Coming directly from the early language of the FDCPA, the purpose of the act is to “eliminate abusive debt collection practices by debt collectors, to insure that those debt collectors who refrain from using abusive debt collection practices are not competitively disadvantaged, and to promote consistent State action to protect consumers against debt collection abuses.”
Essentially, the FDCPA serves to protect the market for collectors, as well as debtors from being taken advantage of. To be clear, this is a federal statute. It is important to understand that there is some variance between state and federal law and how it applies to your situation may vary from other debtors and collectors in varying jurisdictions.
While we may not be able to cover the legal intricacies of the FDCPA in this blog, we will be able to touch on some high level concepts and breakdown some potential violations of the act that you, as a debtor, may be experiencing on a regular basis.
What is a violation of the FDCPA?
While unable to cover every violation possible under the FDCPA, we can cover some of the more common and obvious issues that debtors have with violating creditors. Here we have some of these violations:
Harassment or Abuse
It is unlawful, under the FDCPA, for a debt collector to engage in conduct that is harassing, oppressive or abusive to a debtor or anyone in connection with the collection of a debt. Some examples of this are threats of physical, reputational or financial harm to the person being threatened. Additionally, the use of obscene language at all may be considered abusive towards the debtor.
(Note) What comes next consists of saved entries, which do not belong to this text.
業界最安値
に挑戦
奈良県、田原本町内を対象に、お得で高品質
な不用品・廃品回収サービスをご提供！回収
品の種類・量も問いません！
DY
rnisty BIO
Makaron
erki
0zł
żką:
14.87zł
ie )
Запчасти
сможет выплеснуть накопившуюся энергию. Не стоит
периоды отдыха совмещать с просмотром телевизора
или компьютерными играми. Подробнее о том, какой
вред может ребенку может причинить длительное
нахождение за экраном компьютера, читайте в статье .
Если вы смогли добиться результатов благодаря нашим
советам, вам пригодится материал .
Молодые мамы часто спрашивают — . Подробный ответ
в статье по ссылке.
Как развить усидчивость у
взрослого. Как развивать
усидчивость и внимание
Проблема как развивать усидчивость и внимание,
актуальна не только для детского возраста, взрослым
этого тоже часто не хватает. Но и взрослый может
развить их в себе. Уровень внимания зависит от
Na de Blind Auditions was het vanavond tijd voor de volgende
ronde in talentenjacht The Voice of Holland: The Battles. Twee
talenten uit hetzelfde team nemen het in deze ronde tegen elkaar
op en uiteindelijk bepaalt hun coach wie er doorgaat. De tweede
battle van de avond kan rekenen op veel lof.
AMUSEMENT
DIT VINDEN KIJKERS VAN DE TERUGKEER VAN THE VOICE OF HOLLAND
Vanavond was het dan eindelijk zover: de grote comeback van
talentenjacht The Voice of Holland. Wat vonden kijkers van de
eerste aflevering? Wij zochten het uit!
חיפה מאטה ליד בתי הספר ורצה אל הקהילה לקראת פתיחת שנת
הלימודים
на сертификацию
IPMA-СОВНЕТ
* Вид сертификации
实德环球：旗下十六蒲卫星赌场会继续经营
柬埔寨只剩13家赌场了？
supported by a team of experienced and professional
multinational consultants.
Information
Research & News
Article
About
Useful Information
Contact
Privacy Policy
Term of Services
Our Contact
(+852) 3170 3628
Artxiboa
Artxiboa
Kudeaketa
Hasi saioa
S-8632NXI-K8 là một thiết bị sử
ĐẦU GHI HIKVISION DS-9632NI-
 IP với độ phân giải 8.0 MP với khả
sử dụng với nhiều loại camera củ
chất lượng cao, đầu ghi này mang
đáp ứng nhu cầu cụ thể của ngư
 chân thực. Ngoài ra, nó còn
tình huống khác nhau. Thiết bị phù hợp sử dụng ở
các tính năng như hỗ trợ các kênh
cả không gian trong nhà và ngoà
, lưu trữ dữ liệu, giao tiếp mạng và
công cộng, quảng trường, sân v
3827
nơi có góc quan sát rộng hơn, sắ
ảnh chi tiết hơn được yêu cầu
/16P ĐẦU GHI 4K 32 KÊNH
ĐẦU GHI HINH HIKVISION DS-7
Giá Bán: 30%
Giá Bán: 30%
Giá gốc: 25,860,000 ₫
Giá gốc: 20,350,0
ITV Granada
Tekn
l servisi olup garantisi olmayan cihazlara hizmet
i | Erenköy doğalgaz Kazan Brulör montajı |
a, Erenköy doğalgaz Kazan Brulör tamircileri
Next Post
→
False or Misleading Representations
A collector is in violation of the FDCPA if the collector uses any false or misleading representations in connection with collection of a debt. For example, making claims that a debt if affiliated with a government entity, when it is not in fact affiliated with the government, would be in violation. Common violations under this section of the act are misrepresentations that the caller has a legal background (attorney) or the non-payment of the debt will result in criminal repercussions.
The use of unfair or unconscionable means to collect a debt would also be in violation of the FDCPA. While late fees are a common practice when it comes to late payments on a bill, these fees must be understood and agreed to prior to charging them. Threats of exorbitant fees or early claims on post dated payment instruments would count as a violation.
How to deal with a Violation
While some practices involving debt collection may sound similar to these violations, there are grey areas within the text of the FDCPA that collectors can dance around to avoid a clear cut violation. As such, something that may be happening to you may actually be legal under the act. In order to fully understand if you are experiencing an FDCPA violation or not, it is in your best interest to reach out to an experienced attorney to guide you through the analysis of your circumstances.
An experienced attorney will help you get things pointed in the right direction, whether that be the filing of a claim or other options.
If you have experienced what you believe to be a violation of the FDCPA, you may be able to file a claim that would result in a reward for damages. While this may not save you from your debt completely, this can be a way to keep collectors honest and at bay. No one should have to endure such abusive behavior. Be sure to protect yourself and the ones you love in the event of FDCPA violations related to an outstanding debt that may be greatly affecting your life.